Funny thing, though. As I reread "Jane Eyre" last week, I realized my folly. Then and now, I happily devoured the tale of a young orphan who endures ill treatment at the hands of cruel relatives and a flint-hearted parson. She then takes a job as a governess in the strange household of the brooding Edward Rochester, only to discover that he has stashed his cackling wife in the attic. But upon first reading, I'd missed the point entirely — although part of this is not my fault. The "Jane Eyre" you read as a kid is not the same "Jane Eyre" you read as an adult. A first reading of any book is almost always about the plot: what happens when, and to whom. It's like being carried along by one of those galloping horses I was always doodling, the kind with the flowing mane. Subsequent readings, however, are about something else. Nuances come to light. So do textures, shadings and shadows. Concealed but crucial truths work their way to the surface.

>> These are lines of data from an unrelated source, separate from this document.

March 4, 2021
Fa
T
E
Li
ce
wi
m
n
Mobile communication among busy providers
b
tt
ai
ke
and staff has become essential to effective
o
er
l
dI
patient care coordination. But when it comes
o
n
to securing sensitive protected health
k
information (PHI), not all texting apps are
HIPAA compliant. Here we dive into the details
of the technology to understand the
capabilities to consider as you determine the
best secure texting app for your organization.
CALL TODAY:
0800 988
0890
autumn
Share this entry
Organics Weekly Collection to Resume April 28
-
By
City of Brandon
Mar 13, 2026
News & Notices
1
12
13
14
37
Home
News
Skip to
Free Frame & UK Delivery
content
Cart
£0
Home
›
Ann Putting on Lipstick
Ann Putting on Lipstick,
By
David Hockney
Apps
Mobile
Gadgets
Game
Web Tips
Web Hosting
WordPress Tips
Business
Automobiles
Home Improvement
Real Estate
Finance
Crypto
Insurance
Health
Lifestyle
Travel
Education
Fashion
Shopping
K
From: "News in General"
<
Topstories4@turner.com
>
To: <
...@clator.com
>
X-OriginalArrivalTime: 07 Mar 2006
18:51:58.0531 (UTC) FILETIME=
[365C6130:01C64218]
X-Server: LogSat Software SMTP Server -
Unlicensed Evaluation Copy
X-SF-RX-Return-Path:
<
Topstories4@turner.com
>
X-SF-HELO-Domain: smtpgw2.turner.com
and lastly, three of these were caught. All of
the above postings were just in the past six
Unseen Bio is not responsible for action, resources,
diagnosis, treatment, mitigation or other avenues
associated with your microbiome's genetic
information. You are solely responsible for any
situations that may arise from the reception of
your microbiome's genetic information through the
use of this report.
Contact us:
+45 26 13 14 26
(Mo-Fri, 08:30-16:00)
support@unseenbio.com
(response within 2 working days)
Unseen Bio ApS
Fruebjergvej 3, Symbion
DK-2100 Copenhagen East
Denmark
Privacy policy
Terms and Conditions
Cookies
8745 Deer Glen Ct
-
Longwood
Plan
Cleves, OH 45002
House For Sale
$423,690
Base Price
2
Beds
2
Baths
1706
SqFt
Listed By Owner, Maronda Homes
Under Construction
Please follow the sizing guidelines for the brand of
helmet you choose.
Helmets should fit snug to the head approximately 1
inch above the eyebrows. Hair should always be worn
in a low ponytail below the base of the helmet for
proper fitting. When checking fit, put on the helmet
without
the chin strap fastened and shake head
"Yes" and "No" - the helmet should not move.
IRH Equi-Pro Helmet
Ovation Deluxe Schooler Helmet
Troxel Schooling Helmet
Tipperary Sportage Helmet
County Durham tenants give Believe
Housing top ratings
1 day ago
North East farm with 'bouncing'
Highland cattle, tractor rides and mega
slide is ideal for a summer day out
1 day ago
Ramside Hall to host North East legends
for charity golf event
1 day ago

What was different this time?
For one thing, I realized that "Jane Eyre" isn't really a love story. That is, it's not a conventional love story between consenting adults. It's about the relationship between a woman and her own voice, her own perspective and desires. Jane decides that her self-respect is more important to her than being with Rochester, the man she loves and hoped to marry. She leaves him — temporarily, that is — and suffers through another round of hunger and hardship, an echo of her childhood, before things work out. As Lucasta Miller puts it in "The Bronte Myth" (2003), the book "offered access, unheard of in the novel at the time, into the depths of the individual psyche," as well as "a new and specifically female form of self-expression."
Bronte's nuts-and-bolts narrative skill, too, was an aspect I missed in my initial hunger to find out if Jane ends up with Rochester or with that annoying prig of a preacher. The novel shifts constantly between past and present tense, but it's never confusing. Bronte knew exactly what she was doing.

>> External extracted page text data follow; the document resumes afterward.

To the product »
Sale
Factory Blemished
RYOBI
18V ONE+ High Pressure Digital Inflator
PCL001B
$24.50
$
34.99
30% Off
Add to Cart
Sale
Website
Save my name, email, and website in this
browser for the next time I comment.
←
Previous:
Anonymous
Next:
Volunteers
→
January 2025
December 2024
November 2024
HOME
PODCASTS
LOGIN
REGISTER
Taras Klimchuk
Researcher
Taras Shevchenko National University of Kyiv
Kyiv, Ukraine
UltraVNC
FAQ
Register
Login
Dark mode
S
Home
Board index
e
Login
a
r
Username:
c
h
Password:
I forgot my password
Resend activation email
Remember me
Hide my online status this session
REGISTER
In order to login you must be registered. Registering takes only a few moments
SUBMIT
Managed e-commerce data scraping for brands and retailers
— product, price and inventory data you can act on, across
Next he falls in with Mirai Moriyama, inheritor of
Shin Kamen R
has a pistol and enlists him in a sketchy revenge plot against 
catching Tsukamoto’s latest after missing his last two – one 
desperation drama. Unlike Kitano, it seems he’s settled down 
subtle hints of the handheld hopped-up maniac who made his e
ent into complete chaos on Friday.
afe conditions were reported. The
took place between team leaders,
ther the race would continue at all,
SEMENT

It also occurred to me, as I sped my way through "Jane Eyre" last week, how jaded we've become about storytelling. Here in the 21st century, we're too sophisticated for our own good. We make fun of the kinds of coincidences that keep a novel such as "Jane Eyre" zipping along — the fact that Jane's uncle is acquainted with the relatives of Rochester's wife in a faraway place, for instance, or the fortuitous fire and fall that render Rochester an eligible bachelor once more — would, in a contemporary novel, come in for a heap of sarcasm-flecked ridicule. We love our cool logic.
But in rejecting the unlikely and the uncanny and the just plain weird — except in graphic novels and in the Charlie Sheen saga — we also strip the world of a great deal of imaginative fire. The word "magic" is often restricted to supernatural literature these days, but it's a term that belongs as well to stories that aspire to describe the real world — the nonwizard, nonvampire, nonsuperhero world. A woman's fiery, passionate determination to follow her own voice, to forcibly grasp her own destiny and not allow anybody else to tell her how to live, is as wondrously magical as the ability to fly.
It is, in effect, a different kind of flying.
Not all classics resonate. I still can't force myself through "The Scarlet Letter" again — and believe me, I've tried. But "Jane Eyre" is as brash and beautiful in 2011 as it must have been in 1847. The title character is a real handful. If I'd doodled her image in the margins, I would've made her eyes wild and her hair electric, with sparks leaping from her fingertips. With a character this brave and stubborn and clever and strong, who needs Wonder Woman?